By: Andrew Srulevitch, Director of European Affairs
Antisemitic and anti-LGBTQ rhetoric marred this week’s presidential election in Poland.
Incumbent President Andrzej Duda defeated Warsaw Mayor Rafal Trzaskowski, 51%-49%, for a second five-year term. While the presidency is supposed to be non-partisan, the contest clearly pitted the nationalist populist Law and Justice party, which supported Duda, against the pro-European liberal supporters of Trzaskowski. Duda was the early favorite, but the race tightened as election day neared. In response, Duda’s campaign turned negative, including the use of antisemitism and homophobia, supported by the state media.
Appeals to antisemitism referenced restitution claims and the international Jewish community, not the very small Jewish community in Poland. State TV ran claims – both as news and as commentary – that Trzaskowski would “sell out” Poland and take money from Polish families to pay “Jewish interests.” Duda himself disparaged the LGBTQ community, repeating at a campaign rally the comments of a Law and Justice MP, “LGBT are not people, they are an ideology.” He also referred to the campaign for LGBTQ rights as an “ideology” that was “more destructive” than Communism,” a hard-hitting judgment in a country that is deeply anti-Communist across the political spectrum.

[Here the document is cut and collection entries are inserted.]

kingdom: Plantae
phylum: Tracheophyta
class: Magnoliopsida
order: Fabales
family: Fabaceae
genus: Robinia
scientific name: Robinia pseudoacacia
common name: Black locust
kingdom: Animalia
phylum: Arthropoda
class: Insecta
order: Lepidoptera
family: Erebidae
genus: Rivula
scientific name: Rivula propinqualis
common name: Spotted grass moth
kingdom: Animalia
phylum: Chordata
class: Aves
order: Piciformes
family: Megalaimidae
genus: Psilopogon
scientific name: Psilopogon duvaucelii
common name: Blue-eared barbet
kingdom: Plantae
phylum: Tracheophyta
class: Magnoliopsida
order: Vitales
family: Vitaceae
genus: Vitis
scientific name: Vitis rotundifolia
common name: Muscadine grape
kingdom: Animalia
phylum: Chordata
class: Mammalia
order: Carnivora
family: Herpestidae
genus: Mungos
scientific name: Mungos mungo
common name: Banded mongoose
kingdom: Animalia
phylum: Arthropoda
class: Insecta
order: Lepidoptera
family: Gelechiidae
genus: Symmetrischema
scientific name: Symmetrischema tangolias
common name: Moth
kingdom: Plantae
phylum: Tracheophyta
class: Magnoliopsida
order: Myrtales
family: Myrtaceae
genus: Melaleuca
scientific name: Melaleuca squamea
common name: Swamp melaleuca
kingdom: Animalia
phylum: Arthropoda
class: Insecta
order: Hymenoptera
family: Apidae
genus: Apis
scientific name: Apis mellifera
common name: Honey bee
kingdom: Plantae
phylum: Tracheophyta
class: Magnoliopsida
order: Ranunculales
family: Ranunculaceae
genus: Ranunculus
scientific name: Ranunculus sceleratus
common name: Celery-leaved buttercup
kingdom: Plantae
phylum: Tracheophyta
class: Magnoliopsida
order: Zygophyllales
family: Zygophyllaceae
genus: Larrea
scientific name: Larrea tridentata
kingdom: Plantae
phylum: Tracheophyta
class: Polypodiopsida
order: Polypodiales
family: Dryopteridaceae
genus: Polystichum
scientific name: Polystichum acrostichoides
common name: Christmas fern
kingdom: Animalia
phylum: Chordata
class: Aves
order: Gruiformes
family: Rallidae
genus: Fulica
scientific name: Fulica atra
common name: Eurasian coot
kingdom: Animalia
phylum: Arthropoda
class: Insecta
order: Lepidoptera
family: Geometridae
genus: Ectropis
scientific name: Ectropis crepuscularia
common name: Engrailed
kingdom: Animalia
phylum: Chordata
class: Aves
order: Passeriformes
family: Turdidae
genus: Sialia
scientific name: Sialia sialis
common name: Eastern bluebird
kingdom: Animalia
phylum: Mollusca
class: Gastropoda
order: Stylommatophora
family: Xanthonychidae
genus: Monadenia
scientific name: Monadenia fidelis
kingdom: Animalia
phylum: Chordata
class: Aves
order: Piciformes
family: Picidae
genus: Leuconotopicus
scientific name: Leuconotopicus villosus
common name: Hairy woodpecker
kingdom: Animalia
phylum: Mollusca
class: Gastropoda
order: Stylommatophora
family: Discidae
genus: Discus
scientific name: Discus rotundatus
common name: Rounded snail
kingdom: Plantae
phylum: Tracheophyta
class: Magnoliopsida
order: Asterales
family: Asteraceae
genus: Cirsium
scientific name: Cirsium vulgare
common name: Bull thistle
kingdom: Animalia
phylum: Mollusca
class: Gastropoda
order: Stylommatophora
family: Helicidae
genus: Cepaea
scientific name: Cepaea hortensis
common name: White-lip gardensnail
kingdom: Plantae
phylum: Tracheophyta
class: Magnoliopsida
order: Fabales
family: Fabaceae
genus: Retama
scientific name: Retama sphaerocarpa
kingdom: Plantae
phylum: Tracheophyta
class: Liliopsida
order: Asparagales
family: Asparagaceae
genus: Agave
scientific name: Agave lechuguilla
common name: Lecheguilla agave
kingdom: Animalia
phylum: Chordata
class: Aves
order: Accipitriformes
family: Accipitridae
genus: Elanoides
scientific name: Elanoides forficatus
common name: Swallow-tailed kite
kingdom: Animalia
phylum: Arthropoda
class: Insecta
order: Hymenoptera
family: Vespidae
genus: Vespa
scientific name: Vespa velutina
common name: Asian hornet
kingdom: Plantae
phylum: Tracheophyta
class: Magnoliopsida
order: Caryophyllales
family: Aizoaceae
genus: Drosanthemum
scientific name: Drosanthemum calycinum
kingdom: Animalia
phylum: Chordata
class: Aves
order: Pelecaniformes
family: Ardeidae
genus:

OSCE election monitors noted that “the incumbent’s campaign and coverage by the public broadcaster were marked by homophobic, xenophobic and anti-Semitic rhetoric.” Duda seemed to acknowledge that he and his campaign had gone over the line, and said during his victory speech, “It was a very sharp campaign, probably too sharp at times. If anyone is offended by my words, please forgive me. And give me the chance to improve in the next five years.”
Two opposing interpretations can be made. Populism, aided by antisemitism and anti-LGBTQ rhetoric, prevailed. Other incumbent nationalist populist governments may conclude that they should double down on illiberalism during electoral campaigns. Adam Michnik, Poland’s foremost liberal commentator, said, “Andrzej Duda’s victory will be understood by his voters, and first of all by those in power, as a permission for the kind of politics that Law and Justice has been pursuing for almost five years, and that is a policy of the destruction of the democratic system, of isolating Poland in Europe, of homophobia, of xenophobia, nationalism and of using the Catholic Church as a tool. I would not even rule out a situation in which, if this policy is continued and we see an attempt on the free media, culture and science, there could be another Maidan,” (referring to the violent pro-Europe protests in Ukraine in 2014.)
Alternatively, Trzaskowski’s surprisingly strong challenge with a liberal program could be interpreted by those same governments as a cautionary signal. Turnout was at a near-record high of 68%, which analysts ascribed to mobilization for Trzaskowski, mostly in urban areas. That historic turnout was achieved despite the context of COVID-19, including the first election date being postponed due to the pandemic.